• YOUR TASK: Among the entries that follow, find every line with the word "lines" and list it.

[Saved data entries]
────────
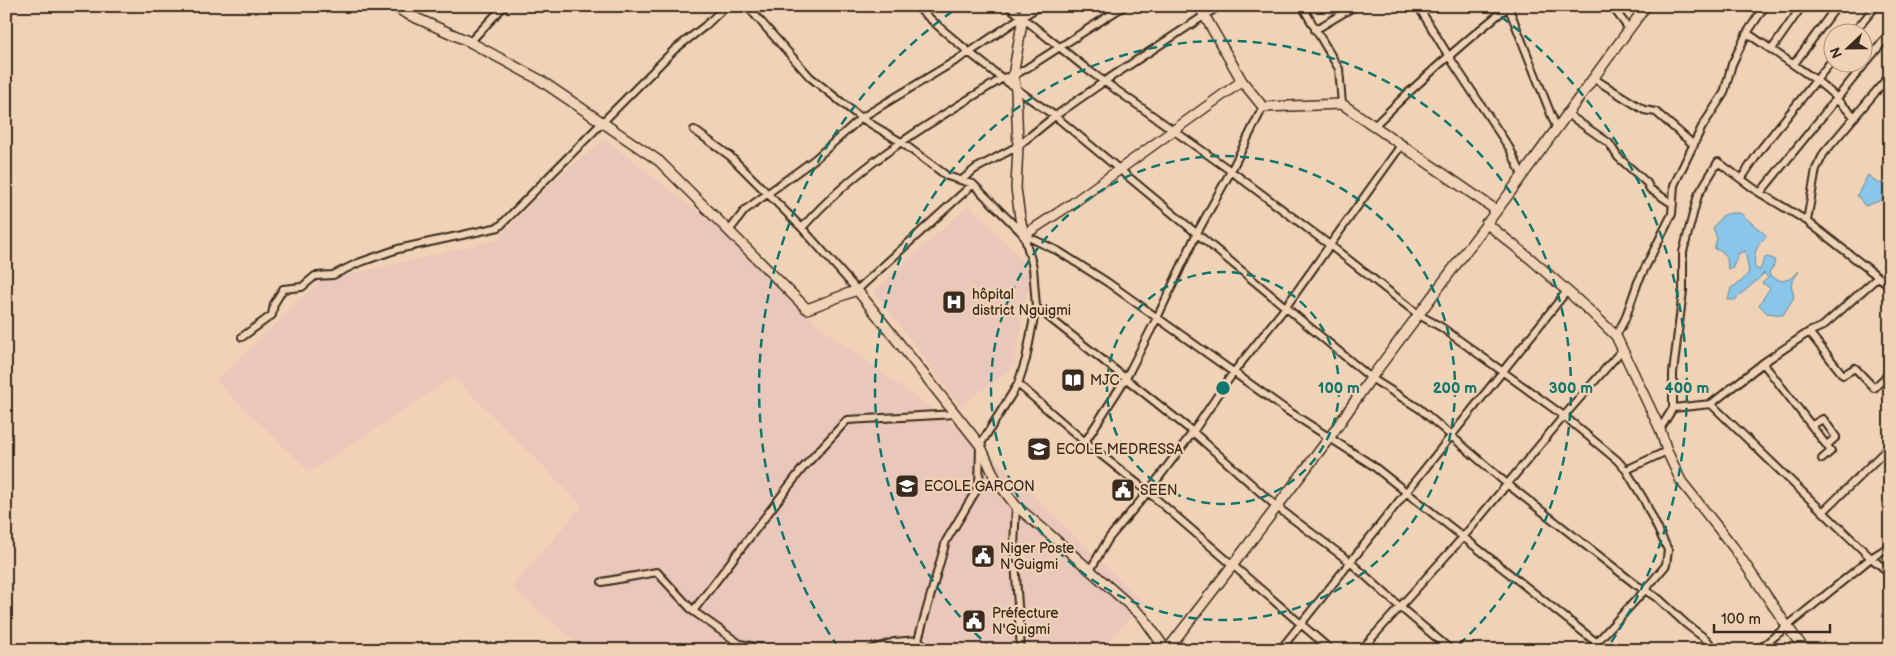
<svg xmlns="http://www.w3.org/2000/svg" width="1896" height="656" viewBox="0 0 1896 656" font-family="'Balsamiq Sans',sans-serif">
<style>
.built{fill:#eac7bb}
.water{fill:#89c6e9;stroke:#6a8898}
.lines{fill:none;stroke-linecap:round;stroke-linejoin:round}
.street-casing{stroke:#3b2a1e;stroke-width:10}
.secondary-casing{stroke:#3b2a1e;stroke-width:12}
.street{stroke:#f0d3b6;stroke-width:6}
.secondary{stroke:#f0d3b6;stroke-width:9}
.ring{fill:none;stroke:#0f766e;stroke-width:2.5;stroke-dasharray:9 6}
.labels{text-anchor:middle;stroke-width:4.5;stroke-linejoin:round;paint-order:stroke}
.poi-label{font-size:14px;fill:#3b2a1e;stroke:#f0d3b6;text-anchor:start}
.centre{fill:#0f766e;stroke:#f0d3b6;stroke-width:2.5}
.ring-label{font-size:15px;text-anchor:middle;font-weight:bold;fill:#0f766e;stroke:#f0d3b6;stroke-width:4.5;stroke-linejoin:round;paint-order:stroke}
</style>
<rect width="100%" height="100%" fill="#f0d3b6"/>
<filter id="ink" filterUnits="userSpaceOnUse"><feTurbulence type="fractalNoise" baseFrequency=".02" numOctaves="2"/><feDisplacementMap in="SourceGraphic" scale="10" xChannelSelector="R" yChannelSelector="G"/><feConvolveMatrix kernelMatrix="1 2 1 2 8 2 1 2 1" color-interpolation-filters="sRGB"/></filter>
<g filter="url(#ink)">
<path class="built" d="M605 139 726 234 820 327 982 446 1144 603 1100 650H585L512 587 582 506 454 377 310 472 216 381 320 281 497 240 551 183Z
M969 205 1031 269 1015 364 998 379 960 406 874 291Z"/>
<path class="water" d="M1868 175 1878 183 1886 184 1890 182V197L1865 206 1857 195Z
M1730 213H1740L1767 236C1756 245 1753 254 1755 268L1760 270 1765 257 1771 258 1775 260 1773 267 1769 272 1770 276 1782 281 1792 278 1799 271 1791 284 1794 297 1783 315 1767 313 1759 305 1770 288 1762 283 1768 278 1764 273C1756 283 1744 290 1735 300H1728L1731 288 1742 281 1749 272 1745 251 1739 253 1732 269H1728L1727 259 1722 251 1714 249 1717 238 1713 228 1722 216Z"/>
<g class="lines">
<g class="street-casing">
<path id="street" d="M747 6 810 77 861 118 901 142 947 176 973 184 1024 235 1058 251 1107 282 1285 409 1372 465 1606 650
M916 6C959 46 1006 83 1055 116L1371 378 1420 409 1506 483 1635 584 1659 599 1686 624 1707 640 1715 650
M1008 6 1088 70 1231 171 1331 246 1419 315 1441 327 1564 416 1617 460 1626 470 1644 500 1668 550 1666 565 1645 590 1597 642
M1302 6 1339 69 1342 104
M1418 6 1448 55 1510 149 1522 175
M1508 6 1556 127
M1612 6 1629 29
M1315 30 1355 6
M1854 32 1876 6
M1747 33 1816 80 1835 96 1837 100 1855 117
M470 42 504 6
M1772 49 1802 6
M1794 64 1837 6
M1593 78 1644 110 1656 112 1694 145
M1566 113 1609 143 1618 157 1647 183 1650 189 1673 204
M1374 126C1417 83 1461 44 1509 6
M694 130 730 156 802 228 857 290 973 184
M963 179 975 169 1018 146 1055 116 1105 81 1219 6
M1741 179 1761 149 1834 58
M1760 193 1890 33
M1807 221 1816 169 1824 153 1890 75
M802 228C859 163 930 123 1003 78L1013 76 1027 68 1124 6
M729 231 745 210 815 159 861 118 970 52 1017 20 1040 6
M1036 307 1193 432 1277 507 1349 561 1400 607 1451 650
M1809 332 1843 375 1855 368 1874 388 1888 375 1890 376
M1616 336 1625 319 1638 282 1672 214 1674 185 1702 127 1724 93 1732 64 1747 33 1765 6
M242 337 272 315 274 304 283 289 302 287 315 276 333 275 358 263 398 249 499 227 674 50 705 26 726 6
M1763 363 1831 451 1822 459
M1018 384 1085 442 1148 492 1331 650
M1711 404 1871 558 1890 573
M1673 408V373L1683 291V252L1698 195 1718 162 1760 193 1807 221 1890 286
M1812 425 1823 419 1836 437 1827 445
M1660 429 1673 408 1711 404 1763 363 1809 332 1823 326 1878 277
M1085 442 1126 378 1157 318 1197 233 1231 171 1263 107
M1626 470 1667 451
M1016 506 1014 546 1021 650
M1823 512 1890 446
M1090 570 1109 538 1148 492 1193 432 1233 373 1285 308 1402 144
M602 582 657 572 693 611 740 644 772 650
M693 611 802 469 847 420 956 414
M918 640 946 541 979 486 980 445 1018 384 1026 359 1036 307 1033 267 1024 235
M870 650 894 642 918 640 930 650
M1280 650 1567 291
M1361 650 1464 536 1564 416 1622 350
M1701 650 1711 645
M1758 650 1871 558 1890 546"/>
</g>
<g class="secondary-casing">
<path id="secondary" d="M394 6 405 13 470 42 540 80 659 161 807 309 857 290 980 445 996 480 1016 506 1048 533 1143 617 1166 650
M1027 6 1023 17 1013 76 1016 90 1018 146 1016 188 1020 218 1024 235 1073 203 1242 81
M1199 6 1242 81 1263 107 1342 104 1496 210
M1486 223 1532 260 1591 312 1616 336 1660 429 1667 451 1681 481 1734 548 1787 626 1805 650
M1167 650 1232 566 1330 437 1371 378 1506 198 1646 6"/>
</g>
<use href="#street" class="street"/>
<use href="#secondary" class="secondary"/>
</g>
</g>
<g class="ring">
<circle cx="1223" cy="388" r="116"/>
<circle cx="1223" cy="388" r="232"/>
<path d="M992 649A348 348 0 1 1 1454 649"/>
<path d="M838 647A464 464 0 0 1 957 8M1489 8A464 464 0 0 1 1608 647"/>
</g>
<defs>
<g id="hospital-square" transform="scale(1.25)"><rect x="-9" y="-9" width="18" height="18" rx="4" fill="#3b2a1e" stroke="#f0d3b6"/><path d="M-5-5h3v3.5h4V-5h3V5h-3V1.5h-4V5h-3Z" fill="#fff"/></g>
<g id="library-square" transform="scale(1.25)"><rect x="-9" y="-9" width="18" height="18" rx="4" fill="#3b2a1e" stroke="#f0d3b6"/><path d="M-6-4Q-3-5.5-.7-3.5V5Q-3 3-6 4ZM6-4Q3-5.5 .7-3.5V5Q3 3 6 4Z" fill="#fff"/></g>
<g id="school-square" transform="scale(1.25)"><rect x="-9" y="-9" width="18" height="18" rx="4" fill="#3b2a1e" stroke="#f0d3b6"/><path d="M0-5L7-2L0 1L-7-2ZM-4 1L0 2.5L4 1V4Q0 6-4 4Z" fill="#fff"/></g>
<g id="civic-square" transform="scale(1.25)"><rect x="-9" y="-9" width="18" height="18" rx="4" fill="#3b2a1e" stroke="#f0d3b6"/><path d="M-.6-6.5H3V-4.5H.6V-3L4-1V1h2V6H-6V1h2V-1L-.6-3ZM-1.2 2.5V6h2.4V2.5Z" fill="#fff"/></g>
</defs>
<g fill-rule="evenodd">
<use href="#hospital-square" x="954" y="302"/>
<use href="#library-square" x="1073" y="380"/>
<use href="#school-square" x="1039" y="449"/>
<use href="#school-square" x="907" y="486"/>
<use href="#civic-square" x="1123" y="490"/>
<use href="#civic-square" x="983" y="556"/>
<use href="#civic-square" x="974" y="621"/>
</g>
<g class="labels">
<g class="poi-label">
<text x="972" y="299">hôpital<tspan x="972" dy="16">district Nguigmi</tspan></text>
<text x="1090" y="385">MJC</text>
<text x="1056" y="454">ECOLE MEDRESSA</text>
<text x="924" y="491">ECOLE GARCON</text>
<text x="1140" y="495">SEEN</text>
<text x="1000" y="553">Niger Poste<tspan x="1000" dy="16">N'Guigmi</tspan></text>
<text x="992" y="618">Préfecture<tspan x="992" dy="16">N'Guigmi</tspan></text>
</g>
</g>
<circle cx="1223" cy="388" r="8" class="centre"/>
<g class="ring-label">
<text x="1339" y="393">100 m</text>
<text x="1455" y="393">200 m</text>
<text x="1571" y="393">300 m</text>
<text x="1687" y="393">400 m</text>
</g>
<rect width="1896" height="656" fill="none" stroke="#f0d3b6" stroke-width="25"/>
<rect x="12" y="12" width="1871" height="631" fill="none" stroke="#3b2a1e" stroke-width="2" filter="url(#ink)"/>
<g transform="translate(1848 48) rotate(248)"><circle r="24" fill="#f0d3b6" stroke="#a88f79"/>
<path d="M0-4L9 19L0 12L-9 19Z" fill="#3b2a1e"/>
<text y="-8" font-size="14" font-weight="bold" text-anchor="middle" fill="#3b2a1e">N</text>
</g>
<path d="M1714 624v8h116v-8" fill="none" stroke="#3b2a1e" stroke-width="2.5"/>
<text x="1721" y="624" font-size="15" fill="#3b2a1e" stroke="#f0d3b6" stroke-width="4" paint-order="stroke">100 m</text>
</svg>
────────
• TASK ANSWER:
.lines{fill:none;stroke-linecap:round;stroke-linejoin:round}
<g class="lines">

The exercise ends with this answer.